### GOAL OF THE EXERCISE
Produce a verbatim transcription of the records below, beginning at the line containing "Format: picture, lens" and ending at the final line; include only those lines.

:: RECORD EXTRACTS

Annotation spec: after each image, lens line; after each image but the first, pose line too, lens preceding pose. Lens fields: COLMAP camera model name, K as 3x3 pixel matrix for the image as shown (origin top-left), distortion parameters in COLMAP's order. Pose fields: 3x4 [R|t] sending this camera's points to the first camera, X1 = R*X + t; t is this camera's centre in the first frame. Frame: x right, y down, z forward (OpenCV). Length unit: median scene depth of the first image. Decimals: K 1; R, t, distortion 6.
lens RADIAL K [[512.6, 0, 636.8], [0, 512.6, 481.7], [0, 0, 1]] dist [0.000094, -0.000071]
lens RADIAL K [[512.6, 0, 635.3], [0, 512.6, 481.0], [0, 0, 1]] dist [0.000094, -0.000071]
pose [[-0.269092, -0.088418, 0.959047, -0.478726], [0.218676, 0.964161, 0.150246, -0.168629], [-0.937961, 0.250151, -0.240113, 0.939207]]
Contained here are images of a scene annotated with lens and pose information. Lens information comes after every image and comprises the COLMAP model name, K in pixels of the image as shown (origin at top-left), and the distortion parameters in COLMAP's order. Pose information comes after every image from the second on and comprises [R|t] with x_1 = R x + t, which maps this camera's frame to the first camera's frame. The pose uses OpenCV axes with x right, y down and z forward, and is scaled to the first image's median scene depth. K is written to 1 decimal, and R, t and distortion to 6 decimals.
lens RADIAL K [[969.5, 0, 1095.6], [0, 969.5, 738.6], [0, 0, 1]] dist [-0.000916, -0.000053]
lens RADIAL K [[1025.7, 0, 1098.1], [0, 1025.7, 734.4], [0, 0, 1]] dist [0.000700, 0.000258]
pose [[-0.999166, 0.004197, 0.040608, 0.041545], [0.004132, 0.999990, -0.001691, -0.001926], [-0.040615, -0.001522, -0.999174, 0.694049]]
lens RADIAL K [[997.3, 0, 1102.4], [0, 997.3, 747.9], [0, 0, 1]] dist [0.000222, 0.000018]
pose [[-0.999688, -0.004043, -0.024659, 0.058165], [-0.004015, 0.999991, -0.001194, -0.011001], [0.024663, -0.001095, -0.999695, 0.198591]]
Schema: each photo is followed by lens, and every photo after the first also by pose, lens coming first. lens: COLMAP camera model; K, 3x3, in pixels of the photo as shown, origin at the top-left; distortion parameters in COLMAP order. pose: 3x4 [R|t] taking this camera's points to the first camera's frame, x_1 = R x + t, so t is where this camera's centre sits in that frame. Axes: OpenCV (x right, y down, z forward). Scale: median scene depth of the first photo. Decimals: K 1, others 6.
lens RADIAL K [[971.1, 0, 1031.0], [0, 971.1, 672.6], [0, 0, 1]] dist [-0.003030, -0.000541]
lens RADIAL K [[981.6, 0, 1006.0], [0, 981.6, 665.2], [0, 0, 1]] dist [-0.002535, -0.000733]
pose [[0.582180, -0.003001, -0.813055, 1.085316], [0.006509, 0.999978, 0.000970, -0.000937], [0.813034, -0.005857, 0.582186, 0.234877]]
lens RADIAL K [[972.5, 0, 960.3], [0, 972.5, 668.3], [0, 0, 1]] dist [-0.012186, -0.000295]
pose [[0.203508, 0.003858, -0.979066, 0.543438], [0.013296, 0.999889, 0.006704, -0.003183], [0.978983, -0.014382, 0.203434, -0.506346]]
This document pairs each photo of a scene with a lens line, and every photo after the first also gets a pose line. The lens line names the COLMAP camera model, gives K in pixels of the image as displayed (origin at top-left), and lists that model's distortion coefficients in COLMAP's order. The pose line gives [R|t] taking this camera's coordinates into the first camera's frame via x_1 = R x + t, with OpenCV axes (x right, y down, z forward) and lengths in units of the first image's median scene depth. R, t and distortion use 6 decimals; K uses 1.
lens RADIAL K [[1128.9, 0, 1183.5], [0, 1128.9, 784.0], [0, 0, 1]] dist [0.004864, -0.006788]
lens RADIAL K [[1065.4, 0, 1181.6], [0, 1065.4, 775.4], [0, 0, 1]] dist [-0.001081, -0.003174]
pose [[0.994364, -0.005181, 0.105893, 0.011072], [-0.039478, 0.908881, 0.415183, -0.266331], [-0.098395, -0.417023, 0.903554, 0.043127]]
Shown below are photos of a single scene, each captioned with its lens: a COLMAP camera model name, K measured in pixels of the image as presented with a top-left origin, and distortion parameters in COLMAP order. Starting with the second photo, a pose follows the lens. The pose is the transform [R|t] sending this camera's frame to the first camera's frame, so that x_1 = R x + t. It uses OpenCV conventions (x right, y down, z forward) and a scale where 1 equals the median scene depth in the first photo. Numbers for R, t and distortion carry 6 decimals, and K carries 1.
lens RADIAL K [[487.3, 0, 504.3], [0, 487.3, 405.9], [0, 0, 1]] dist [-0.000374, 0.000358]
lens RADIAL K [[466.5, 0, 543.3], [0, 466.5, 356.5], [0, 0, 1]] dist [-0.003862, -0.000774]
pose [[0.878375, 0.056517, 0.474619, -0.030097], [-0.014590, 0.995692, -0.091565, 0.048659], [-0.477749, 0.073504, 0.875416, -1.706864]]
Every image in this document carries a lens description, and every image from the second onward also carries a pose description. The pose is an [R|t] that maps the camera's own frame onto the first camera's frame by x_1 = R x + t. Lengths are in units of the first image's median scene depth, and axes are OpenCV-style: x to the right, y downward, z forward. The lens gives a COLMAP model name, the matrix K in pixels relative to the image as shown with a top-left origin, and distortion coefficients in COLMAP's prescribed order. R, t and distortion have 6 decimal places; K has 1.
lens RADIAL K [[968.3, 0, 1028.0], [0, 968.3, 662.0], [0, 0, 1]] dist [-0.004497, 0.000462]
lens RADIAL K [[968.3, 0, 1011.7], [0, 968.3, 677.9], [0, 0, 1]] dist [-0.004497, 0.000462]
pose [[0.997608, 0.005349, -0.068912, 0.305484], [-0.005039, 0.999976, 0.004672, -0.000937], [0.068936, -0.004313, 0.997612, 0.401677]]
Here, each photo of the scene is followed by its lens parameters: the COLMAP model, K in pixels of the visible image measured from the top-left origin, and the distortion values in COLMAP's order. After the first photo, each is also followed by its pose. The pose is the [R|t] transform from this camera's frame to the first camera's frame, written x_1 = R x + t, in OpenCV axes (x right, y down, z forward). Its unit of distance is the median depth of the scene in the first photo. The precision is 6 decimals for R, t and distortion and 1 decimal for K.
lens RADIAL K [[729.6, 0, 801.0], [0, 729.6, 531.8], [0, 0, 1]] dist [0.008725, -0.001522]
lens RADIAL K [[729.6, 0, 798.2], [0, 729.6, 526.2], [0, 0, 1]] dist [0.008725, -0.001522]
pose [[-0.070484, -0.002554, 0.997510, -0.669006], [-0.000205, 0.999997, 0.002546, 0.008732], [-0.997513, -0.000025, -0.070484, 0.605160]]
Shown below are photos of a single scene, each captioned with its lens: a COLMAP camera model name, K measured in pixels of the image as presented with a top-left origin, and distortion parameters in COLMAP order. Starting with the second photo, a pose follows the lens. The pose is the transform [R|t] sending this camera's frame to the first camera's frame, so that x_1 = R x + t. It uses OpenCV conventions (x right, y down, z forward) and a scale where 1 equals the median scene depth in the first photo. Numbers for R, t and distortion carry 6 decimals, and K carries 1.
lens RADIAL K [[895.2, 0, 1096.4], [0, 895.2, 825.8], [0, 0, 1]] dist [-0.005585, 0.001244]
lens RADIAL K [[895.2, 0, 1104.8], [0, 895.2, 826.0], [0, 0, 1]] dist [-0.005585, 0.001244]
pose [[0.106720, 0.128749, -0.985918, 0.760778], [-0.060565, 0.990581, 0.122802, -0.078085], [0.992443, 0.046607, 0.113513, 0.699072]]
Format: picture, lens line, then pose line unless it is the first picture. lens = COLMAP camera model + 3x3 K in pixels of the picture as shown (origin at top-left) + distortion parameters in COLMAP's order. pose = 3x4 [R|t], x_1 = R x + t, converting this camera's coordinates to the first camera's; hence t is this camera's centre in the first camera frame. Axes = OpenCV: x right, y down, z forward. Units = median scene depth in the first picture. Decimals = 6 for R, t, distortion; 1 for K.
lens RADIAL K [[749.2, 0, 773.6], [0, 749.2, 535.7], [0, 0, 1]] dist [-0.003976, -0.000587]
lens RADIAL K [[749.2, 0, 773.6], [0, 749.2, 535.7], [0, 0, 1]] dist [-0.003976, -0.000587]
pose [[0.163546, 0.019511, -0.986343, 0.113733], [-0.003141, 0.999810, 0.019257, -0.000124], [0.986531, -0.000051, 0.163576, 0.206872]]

::::

### THE COMPLETED TASK
Format: picture, lens line, then pose line unless it is the first picture. lens = COLMAP camera model + 3x3 K in pixels of the picture as shown (origin at top-left) + distortion parameters in COLMAP's order. pose = 3x4 [R|t], x_1 = R x + t, converting this camera's coordinates to the first camera's; hence t is this camera's centre in the first camera frame. Axes = OpenCV: x right, y down, z forward. Units = median scene depth in the first picture. Decimals = 6 for R, t, distortion; 1 for K.
lens RADIAL K [[749.2, 0, 773.6], [0, 749.2, 535.7], [0, 0, 1]] dist [-0.003976, -0.000587]
lens RADIAL K [[749.2, 0, 773.6], [0, 749.2, 535.7], [0, 0, 1]] dist [-0.003976, -0.000587]
pose [[0.163546, 0.019511, -0.986343, 0.113733], [-0.003141, 0.999810, 0.019257, -0.000124], [0.986531, -0.000051, 0.163576, 0.206872]]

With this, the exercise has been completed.